Exercise aim: The lines to repeat are those below from the one containing "Please would you" down to the one containing "Shop AmazonSmile at", both included; reproduce them exactly and nothing else.

>>>>>

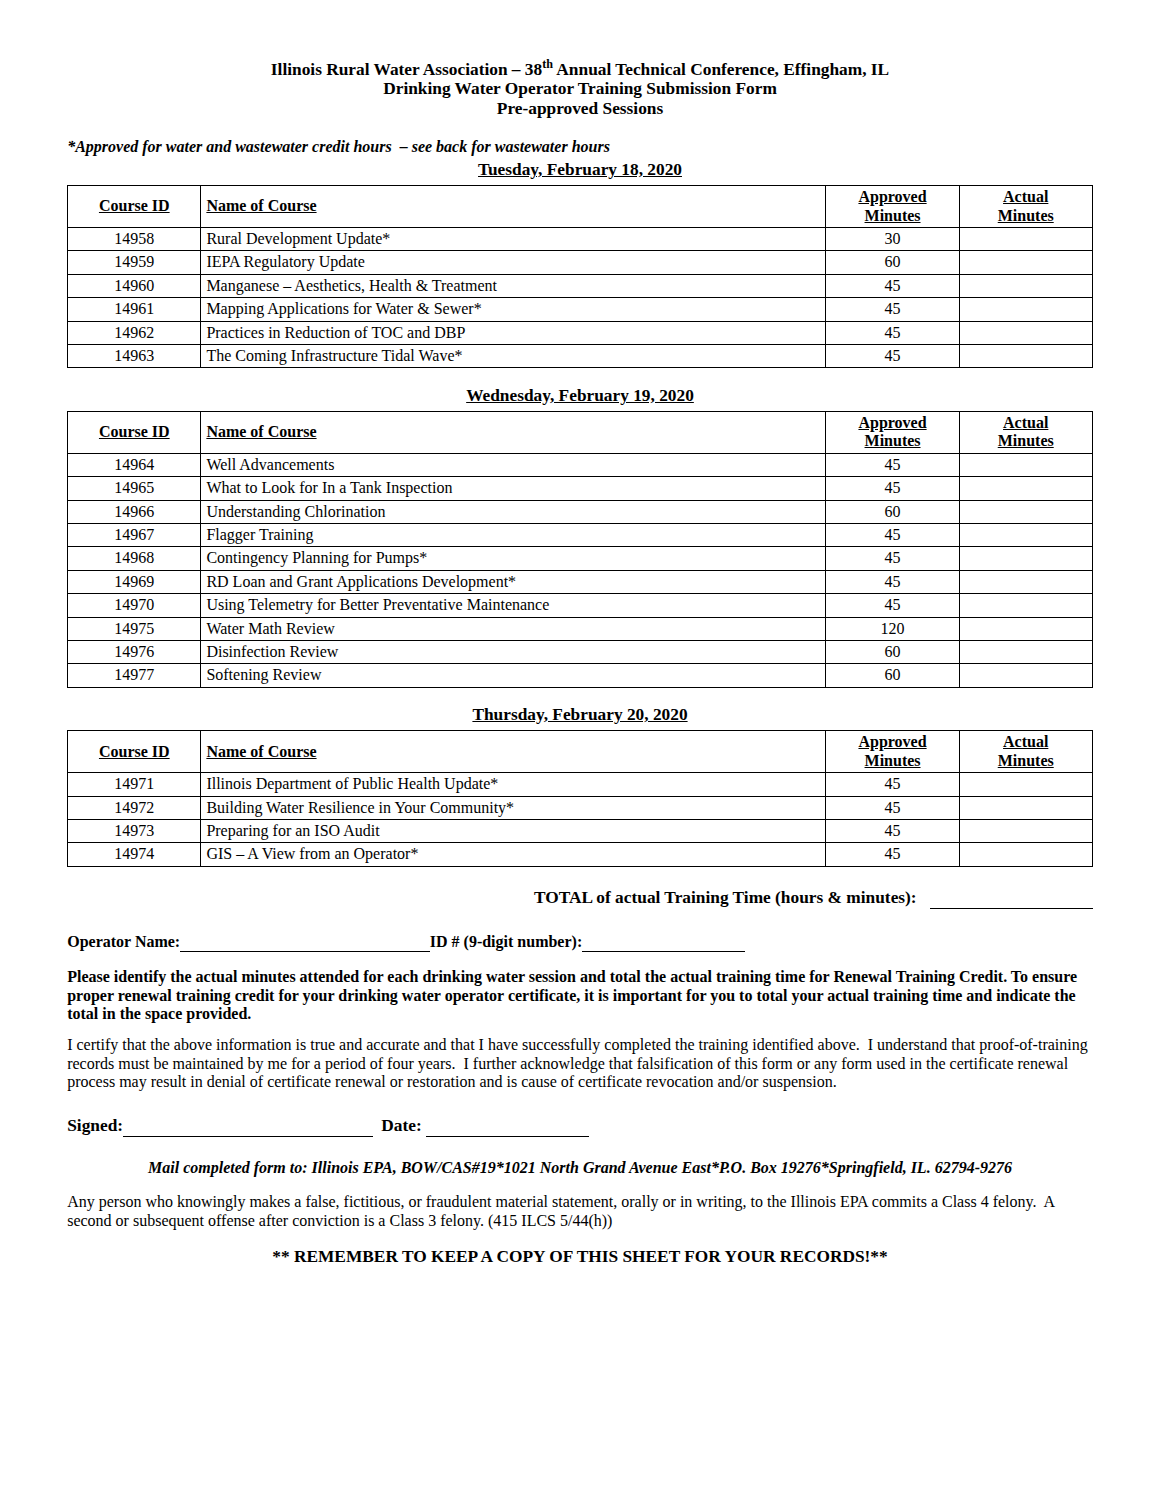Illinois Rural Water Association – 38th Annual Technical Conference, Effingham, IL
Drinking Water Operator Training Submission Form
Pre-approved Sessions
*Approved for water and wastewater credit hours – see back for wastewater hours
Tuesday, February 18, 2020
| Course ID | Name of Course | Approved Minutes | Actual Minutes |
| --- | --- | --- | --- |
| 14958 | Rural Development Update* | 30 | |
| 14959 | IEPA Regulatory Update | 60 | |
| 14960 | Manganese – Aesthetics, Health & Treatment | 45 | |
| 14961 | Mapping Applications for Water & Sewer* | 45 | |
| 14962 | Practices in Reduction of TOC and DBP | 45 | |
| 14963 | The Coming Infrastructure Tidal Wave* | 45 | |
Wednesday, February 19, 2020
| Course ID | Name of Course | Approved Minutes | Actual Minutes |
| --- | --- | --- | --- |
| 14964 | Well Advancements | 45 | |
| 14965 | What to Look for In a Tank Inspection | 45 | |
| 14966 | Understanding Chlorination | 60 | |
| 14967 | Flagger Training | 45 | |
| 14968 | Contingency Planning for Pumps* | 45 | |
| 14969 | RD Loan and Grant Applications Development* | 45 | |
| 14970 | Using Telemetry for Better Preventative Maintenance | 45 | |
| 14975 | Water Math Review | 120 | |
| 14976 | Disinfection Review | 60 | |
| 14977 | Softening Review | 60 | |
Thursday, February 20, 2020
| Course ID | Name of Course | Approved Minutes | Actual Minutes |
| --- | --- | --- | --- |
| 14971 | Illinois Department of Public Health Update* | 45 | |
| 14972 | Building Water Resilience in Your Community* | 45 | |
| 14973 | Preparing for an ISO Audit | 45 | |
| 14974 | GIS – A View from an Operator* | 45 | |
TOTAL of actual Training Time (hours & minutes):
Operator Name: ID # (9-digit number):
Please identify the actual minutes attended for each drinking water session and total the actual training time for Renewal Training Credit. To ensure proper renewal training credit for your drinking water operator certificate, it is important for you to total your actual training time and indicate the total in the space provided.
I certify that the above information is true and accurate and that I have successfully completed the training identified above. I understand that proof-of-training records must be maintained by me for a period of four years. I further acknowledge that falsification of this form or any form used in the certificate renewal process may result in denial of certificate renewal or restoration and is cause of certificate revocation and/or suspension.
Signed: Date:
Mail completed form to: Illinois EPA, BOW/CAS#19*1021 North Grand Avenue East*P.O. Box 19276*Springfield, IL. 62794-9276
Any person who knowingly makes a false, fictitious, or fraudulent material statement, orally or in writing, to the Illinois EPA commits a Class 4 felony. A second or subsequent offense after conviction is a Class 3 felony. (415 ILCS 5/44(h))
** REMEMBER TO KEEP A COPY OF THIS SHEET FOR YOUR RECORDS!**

<<<<<
>>>>>

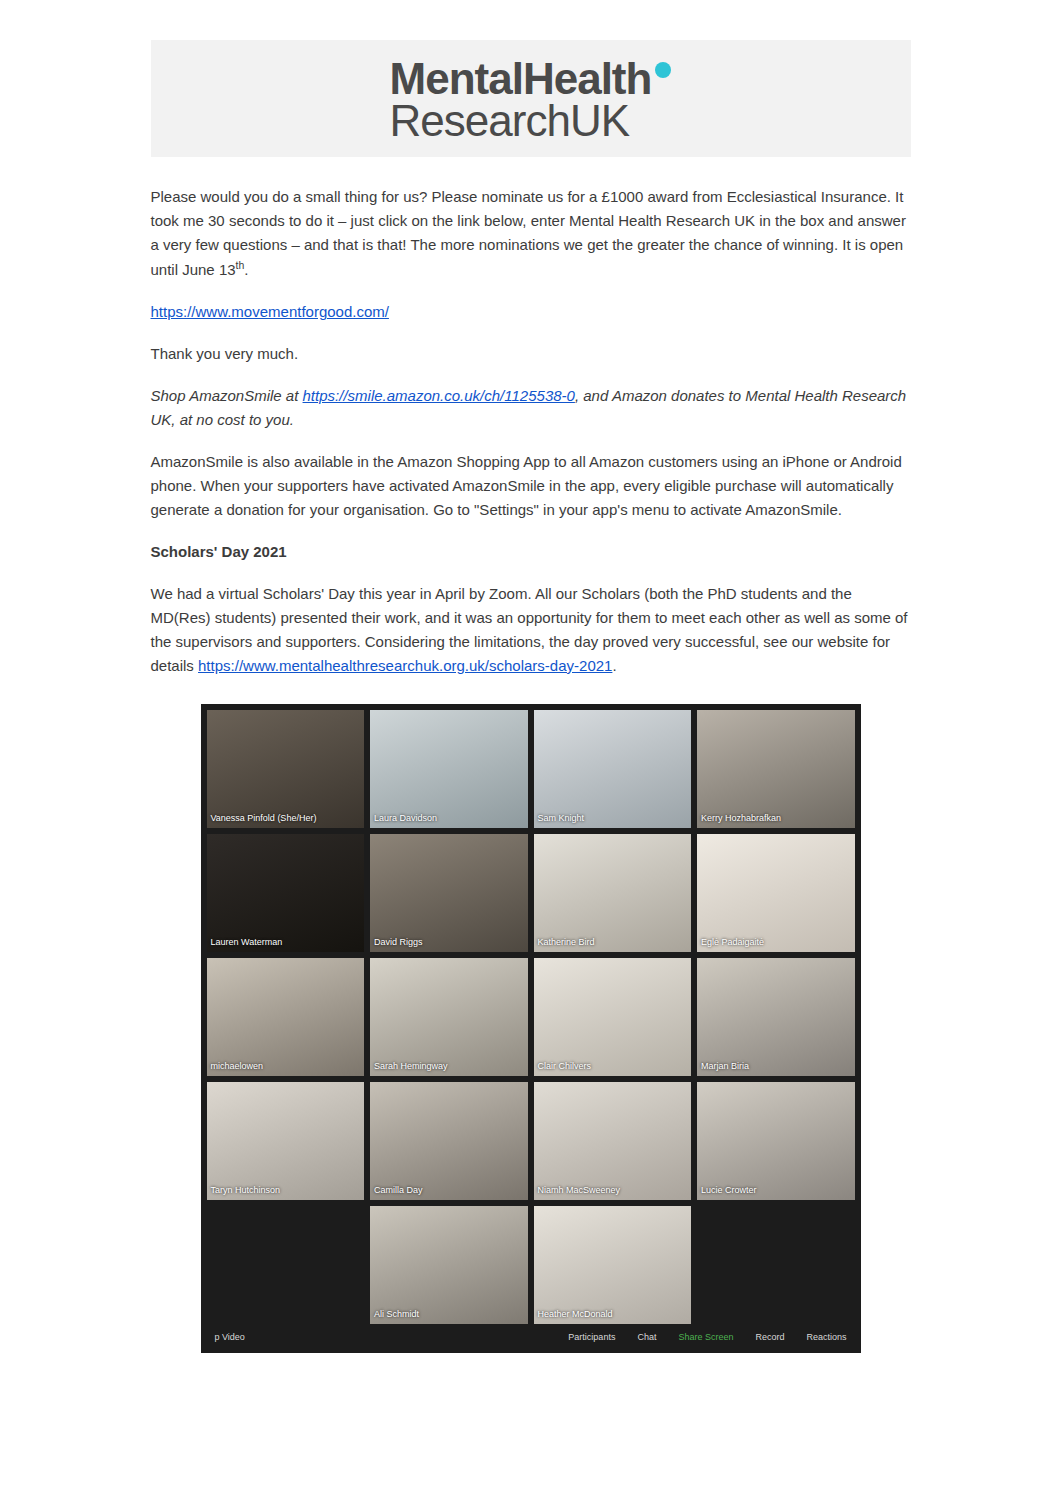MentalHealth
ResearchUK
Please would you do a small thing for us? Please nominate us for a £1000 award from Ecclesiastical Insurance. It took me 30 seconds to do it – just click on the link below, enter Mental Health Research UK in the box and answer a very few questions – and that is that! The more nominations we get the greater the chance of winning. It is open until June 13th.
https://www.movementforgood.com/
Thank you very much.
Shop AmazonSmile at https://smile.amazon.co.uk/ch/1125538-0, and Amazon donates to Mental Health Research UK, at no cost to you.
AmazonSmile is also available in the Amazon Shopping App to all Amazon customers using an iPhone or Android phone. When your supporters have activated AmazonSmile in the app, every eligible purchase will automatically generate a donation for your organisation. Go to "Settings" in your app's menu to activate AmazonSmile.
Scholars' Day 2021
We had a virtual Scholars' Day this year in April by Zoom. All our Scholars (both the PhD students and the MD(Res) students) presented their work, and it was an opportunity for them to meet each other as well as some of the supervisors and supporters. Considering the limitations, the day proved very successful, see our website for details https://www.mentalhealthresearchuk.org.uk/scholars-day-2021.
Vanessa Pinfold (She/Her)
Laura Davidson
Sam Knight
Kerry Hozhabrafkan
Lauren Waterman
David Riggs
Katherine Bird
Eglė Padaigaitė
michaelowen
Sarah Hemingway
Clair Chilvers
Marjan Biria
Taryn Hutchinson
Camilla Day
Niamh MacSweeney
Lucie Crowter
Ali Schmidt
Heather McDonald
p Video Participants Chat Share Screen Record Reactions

<<<<<
>>>>>

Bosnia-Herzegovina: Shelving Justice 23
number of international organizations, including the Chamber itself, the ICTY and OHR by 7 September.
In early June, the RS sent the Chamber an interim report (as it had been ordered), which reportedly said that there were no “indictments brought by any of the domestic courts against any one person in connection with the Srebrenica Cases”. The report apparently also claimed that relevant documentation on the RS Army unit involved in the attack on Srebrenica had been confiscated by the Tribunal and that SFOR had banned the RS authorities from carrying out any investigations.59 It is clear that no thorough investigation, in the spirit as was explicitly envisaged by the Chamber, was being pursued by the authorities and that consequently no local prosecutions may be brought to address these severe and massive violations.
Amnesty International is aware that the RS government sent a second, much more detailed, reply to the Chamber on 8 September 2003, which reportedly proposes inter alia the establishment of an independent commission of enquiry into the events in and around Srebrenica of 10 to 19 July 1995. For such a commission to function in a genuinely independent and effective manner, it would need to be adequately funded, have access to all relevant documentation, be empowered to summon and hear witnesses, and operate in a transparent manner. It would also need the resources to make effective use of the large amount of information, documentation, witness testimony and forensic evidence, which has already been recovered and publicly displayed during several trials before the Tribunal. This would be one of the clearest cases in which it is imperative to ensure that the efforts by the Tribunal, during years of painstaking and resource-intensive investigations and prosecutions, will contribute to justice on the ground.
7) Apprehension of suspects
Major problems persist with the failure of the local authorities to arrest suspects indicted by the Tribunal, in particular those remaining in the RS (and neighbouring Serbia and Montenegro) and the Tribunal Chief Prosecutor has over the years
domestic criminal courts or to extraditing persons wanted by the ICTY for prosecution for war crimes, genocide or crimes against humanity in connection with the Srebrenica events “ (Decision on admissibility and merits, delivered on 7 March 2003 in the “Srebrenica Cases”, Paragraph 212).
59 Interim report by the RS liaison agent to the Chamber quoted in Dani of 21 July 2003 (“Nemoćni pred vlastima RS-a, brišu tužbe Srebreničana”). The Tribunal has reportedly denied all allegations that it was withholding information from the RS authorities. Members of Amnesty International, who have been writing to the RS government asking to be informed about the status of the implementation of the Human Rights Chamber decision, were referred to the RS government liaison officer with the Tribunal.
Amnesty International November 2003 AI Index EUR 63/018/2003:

<<<<<

Solved problem:
Please would you do a small thing for us? Please nominate us for a £1000 award from Ecclesiastical Insurance. It took me 30 seconds to do it – just click on the link below, enter Mental Health Research UK in the box and answer a very few questions – and that is that! The more nominations we get the greater the chance of winning. It is open until June 13th.
https://www.movementforgood.com/
Thank you very much.
Shop AmazonSmile at https://smile.amazon.co.uk/ch/1125538-0, and Amazon donates to Mental Health Research UK, at no cost to you.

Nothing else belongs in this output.